With the decision to close processing centers in Bend, Eugene, Pendleton and Salem, all mail will now be sent to Portland
By Jennifer Jenks
Last December, the U.S. Postal Service (USPS) agreed to delay the closing or consolidation of any post office or mail processing facility until May 15, in order to take the time to review the possible closures and collect input from public meetings.
Last Thursday, the USPS announced it would be moving all mail processing operations from the Bend Customer Service Mail Processing Center, among others, to the Portland Processing and Distribution Center.
Once the transfer is completed, the mail processing operation of the Bend Customer Service Mail Processing Center will cease.
The USPS has experienced a 25 percent decline in first-class mail volume since 2006 and receives no tax dollars for its operations, relying instead on the sale of postage, postal products and services.
“The decision to consolidate mail processing facilities recognizes the urgent need to reduce the size of the national mail processing network to eliminate costly underutilized infrastructure,” said Chief Operating Officer Megan Brennan. “Consolidating operations is necessary if the postal service is to remain viable to provide mail service to the nation.”

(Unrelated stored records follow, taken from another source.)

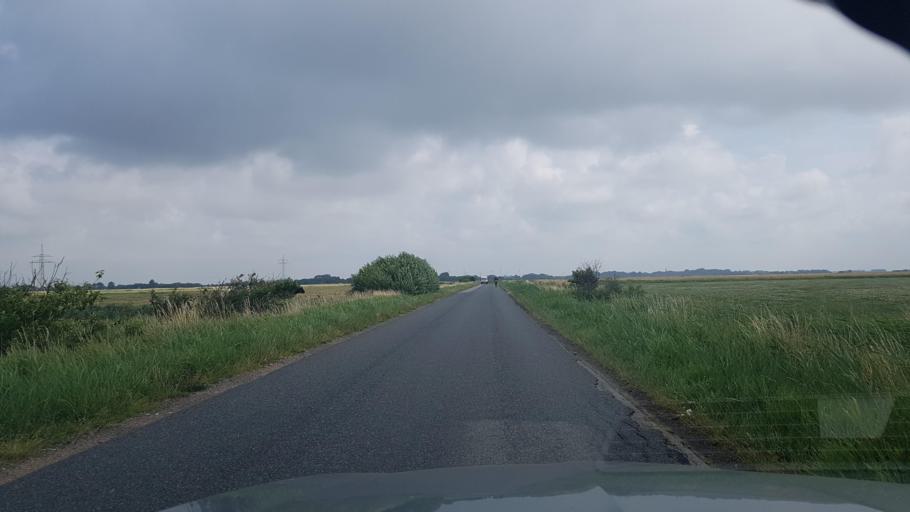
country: DE
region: Schleswig-Holstein
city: Sankt Peter-Ording
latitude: 54.3115
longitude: 8.6599
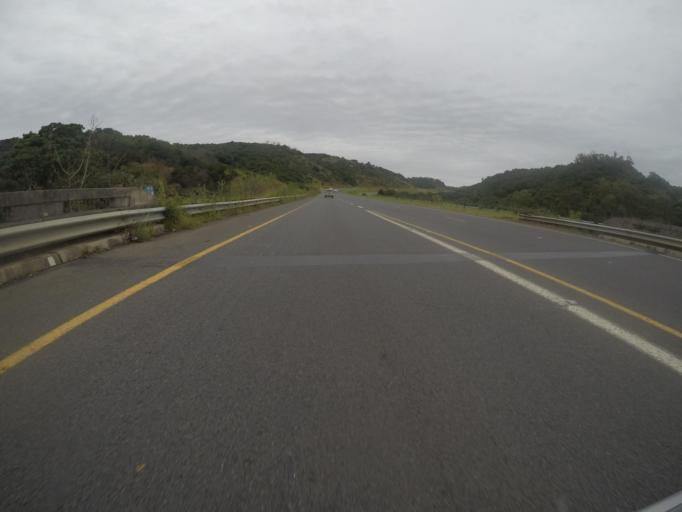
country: ZA
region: Eastern Cape
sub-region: Buffalo City Metropolitan Municipality
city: East London
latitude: -32.9663
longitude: 27.9176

Specific dates have not been set for the transition. Until a specific date has been announced, residential and business mailers will continue to be served through the current facilities.
“The closure of the mail processing facilities in Bend, Pendleton, Eugene and Salem will not only add unnecessary delays to the delivery of mail and put a greater burden on hard-working postal employees throughout the state, it also threatens the integrity of Oregon’s vote-by-mail system,” said Oregon Senator Ron Wyden.
“These closures will make it unclear how long it will take mail ballots to travel from Central and Eastern Oregon and the Willamette Valley to Portland area for processing and then back to the appropriate local election officials. In Oregon, all ballots are cast by mail and in a presidential election year, where more vote-by-mail ballots are expected to be cast, not knowing how long it will take to process these ballots could disproportionately affect rural voters. Closing these facilities carries many unintended consequences. It is not a risk worth taking.”
A list of mail processing studies and their status is available at: usps.com/ourfuturenetwork
Specific information about individual studies, including public meeting summaries and summary briefs, is posted on the website: usps.com/areamailprocessing as it becomes available.